Il sous-traite le design à Julie, UX designer en SASU, pour 4 000 euros. Karim reste l'interlocuteur unique du client et facture les 15 000 euros.
Il déclare 15 000 euros de CA à l'Urssaf, paie ses cotisations sociales sur cette base et conserve 11 000 euros avant charges. Le contrat de sous-traitance avec Julie précise les livrables, les délais et les conditions de paiement.
2. Nadia, consultante en stratégie digitale
Nadia reçoit 3 demandes de missions simultanées pendant un pic d'activité en septembre. Elle ne peut pas toutes les honorer seule.
Elle sous-traite l'une des missions à Romain, un consultant junior qu'elle a formé, pour 3 500 euros. Elle facture 6 000 euros au client et conserve une marge de 2 500 euros.
Nadia supervise le travail de Romain, valide les livrables avant envoi au client et assume la responsabilité finale. Le client ne sait pas que Romain intervient, sauf si le contrat initial prévoit une clause de transparence.
Pièges à éviter
- Déclarer uniquement ta marge au lieu du CA total facturé. En micro-entreprise, tu déclares la totalité de ce que tu factures au client, y compris la part sous-traitée. Si tu factures 10 000 euros et reverses 6 000 euros au sous-traitant, tu déclares 10 000 euros et paies tes cotisations sur cette base.
- Créer un lien de subordination avec ton sous-traitant. S'il travaille exclusivement pour toi, avec des horaires imposés et sous ta direction quotidienne, l'Urssaf peut requalifier la relation en contrat de travail. Laisse-le organiser son travail librement et diversifie tes sous-traitants.

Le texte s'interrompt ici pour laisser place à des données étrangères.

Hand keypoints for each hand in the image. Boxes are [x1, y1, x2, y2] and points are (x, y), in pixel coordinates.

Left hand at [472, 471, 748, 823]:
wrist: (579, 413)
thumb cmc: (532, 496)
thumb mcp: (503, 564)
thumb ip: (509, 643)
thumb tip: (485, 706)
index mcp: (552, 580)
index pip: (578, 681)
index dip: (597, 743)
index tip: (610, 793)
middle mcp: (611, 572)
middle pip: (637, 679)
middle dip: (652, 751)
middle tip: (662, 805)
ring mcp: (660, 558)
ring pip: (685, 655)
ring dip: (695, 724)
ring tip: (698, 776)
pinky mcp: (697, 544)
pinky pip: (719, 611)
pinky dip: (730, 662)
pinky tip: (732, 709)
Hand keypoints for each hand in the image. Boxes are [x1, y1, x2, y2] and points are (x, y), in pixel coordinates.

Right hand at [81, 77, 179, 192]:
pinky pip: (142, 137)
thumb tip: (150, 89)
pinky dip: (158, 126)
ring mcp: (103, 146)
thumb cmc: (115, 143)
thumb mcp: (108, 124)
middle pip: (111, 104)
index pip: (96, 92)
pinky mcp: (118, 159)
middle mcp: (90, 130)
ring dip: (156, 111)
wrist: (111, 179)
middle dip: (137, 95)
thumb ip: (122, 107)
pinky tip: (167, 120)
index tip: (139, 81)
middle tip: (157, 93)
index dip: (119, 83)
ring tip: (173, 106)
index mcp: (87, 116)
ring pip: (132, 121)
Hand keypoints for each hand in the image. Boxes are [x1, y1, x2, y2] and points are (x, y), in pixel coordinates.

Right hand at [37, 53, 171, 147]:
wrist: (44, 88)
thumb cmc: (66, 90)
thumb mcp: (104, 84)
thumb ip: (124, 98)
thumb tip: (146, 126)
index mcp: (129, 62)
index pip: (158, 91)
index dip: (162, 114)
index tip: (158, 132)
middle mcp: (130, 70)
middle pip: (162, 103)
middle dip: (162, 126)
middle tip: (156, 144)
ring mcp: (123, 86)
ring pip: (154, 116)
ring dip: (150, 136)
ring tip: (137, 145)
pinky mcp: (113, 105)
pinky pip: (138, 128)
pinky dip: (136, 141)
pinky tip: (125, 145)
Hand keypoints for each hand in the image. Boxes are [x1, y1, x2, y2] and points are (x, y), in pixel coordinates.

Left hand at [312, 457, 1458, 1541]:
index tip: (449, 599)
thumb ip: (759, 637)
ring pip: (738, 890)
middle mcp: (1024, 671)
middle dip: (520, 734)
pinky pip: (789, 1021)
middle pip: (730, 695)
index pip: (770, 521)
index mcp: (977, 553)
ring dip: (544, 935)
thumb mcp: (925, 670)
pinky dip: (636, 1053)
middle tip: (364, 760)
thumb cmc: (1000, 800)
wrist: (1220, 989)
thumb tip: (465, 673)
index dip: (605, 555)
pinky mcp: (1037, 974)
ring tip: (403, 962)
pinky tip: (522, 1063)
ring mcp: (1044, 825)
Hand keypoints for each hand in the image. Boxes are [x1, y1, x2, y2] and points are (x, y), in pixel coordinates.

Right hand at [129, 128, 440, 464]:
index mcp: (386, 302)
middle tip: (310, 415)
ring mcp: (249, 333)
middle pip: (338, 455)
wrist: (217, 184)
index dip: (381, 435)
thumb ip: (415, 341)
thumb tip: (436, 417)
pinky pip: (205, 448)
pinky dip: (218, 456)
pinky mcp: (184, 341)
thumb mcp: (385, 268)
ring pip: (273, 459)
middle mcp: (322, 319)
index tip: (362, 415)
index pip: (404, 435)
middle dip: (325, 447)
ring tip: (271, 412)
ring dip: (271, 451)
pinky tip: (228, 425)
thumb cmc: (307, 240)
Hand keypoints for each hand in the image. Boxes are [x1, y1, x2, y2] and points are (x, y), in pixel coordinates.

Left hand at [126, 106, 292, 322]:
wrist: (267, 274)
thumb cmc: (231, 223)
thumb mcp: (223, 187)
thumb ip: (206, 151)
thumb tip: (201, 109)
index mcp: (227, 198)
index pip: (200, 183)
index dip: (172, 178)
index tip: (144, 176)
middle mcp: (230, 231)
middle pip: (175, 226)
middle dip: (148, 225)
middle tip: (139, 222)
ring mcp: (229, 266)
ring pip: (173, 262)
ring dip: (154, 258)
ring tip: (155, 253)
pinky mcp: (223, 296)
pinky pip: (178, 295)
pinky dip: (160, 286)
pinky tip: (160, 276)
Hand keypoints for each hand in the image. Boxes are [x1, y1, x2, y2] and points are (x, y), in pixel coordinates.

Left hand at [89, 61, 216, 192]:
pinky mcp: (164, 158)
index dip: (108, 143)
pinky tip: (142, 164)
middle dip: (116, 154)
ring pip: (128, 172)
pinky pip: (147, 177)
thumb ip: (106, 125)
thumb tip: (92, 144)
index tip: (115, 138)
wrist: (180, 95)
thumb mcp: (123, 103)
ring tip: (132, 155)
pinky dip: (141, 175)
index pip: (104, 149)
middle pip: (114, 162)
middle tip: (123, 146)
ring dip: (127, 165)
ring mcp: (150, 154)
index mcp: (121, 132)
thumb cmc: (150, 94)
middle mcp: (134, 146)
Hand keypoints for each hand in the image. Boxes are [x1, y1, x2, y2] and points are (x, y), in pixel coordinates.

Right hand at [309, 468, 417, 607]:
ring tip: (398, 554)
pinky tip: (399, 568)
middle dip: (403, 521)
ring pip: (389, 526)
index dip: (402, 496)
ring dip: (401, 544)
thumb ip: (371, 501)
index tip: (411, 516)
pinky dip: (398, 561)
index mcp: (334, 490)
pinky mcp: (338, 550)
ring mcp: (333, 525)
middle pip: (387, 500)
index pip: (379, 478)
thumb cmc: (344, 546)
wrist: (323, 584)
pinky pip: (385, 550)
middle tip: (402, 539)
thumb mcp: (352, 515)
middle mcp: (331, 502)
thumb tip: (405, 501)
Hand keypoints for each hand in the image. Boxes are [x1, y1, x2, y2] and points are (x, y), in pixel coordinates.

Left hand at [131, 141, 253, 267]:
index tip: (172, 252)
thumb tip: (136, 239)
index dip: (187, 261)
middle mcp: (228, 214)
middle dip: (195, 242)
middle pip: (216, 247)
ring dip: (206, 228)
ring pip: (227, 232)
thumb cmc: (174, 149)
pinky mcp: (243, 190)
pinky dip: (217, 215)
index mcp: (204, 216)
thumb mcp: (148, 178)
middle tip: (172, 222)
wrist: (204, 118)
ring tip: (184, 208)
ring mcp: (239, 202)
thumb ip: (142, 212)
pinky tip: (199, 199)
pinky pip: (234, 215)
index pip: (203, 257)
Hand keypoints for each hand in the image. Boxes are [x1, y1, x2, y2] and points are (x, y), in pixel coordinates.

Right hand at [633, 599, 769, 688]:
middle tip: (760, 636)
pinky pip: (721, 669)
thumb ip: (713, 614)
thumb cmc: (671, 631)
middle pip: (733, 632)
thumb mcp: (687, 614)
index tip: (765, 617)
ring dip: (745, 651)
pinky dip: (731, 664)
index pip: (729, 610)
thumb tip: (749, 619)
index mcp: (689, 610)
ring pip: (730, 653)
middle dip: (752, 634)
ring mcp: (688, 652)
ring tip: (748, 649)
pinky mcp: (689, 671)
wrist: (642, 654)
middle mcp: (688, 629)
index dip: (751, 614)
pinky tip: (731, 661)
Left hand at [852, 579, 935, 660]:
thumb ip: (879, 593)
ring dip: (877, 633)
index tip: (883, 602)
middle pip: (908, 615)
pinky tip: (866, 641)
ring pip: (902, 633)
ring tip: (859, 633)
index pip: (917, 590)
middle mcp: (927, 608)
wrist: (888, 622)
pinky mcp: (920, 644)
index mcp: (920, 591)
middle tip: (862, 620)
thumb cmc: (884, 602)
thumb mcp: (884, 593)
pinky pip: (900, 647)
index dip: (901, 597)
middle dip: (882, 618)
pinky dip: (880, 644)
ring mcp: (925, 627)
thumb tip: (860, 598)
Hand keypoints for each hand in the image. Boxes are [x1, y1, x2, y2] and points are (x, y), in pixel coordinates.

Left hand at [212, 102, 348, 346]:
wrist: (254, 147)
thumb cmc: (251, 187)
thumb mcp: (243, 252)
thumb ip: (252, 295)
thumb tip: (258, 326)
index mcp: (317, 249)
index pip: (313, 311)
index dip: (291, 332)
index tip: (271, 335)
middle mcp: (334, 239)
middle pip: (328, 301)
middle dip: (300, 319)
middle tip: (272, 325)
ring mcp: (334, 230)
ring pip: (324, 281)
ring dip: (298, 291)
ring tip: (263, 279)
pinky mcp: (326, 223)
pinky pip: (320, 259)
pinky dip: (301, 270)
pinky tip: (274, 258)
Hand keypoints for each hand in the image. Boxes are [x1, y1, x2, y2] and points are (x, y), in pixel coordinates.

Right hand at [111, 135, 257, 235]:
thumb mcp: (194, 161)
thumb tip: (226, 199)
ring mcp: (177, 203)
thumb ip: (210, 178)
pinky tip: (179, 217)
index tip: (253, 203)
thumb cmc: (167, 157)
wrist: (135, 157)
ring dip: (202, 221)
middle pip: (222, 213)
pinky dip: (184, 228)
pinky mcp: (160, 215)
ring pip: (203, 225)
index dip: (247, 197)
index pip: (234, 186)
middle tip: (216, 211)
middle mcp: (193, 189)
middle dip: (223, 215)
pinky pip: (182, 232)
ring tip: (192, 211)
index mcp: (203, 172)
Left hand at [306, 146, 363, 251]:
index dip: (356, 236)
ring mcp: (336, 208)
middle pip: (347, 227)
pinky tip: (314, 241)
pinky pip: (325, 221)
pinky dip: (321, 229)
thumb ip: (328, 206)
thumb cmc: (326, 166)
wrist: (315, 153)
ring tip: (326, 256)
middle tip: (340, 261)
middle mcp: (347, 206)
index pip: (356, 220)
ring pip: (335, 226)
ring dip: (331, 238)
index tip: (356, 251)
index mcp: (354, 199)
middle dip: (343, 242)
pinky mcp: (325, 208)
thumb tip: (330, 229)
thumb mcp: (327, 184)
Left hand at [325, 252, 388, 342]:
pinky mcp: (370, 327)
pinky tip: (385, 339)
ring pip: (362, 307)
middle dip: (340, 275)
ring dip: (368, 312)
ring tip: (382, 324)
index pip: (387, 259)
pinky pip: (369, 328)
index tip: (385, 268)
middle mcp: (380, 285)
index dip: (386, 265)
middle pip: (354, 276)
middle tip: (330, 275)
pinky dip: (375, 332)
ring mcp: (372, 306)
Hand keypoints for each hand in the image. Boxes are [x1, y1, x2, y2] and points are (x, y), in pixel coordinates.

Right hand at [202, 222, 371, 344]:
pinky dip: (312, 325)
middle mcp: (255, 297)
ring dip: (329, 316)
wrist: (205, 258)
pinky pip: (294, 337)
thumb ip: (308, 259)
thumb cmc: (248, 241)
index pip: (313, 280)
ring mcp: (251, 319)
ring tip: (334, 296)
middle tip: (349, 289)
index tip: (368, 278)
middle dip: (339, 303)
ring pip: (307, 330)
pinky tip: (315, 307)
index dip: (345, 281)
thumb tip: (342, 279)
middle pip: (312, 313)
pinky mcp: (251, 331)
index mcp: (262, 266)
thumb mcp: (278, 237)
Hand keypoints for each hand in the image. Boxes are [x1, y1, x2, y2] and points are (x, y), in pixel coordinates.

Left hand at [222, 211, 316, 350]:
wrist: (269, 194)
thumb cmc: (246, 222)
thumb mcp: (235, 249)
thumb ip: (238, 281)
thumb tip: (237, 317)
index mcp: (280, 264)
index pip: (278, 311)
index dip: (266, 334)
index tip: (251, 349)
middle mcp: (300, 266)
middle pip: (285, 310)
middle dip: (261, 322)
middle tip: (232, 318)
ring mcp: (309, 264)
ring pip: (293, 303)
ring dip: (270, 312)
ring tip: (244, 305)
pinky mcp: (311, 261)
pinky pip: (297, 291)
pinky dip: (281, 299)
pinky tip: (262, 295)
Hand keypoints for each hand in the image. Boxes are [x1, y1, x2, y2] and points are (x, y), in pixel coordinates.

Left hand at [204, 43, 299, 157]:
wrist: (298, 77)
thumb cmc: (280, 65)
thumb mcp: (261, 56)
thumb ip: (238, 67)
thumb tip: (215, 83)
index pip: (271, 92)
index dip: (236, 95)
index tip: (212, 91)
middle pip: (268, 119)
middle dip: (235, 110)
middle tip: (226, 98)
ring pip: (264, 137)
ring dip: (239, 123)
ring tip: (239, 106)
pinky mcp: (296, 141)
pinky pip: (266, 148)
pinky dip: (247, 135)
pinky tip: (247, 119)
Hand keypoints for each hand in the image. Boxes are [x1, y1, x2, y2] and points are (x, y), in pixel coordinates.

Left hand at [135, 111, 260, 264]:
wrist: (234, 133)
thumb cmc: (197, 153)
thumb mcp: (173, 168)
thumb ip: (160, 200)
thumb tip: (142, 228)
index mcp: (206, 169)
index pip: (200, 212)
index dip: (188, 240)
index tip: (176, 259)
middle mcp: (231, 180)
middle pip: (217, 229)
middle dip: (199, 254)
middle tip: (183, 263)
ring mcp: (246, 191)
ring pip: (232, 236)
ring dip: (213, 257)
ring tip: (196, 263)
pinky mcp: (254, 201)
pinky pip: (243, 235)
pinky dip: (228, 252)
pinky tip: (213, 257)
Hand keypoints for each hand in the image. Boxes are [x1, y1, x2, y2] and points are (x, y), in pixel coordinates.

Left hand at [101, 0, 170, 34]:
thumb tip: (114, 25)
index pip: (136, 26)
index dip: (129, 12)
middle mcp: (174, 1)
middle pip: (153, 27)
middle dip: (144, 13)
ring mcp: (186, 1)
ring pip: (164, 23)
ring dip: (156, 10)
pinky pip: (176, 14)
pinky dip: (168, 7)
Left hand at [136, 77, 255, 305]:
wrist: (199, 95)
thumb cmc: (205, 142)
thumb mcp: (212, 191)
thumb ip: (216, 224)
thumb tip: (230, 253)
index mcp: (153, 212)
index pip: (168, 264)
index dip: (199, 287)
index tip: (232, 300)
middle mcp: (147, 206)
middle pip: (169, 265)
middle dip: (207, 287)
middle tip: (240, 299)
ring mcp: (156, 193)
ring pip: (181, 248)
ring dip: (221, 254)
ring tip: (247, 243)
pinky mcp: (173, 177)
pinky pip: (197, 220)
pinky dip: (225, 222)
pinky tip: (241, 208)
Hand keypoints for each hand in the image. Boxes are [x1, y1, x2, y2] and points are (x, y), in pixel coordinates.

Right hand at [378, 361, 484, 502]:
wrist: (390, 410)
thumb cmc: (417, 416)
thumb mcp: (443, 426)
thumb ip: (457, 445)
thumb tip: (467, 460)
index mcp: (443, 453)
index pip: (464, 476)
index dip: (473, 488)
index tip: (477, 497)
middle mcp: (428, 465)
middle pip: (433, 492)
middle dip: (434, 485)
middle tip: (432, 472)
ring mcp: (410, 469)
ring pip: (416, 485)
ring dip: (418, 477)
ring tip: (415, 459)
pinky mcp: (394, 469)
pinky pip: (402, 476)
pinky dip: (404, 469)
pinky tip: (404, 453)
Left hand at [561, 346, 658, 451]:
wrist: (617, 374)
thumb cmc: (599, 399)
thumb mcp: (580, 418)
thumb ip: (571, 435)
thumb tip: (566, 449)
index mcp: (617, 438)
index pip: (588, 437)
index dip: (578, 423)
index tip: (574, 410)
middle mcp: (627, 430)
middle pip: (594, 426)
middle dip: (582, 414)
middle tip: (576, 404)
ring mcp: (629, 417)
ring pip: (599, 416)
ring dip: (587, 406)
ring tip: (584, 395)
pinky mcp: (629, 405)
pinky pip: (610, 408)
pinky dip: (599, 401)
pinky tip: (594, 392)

- Ne pas vérifier la situation du sous-traitant. Pour tout contrat de 5 000 euros ou plus, tu dois obtenir une attestation de vigilance (Urssaf) et vérifier l'immatriculation (SIRET actif). En cas de contrôle, tu es solidairement responsable des cotisations impayées par ton sous-traitant.
- Sous-traiter sans contrat écrit. Un accord verbal ne te protège pas en cas de non-livraison, de retard ou de malfaçon. Le contrat doit préciser les livrables, les délais, le montant, les conditions de paiement et la propriété intellectuelle des travaux réalisés.
- Oublier l'impact sur le plafond micro-entreprise. Si tu sous-traites régulièrement, tu atteins vite le plafond de 77 700 euros en prestations de services. Passer en SASU ou EURL te permet de déduire les charges de sous-traitance de ton résultat imposable.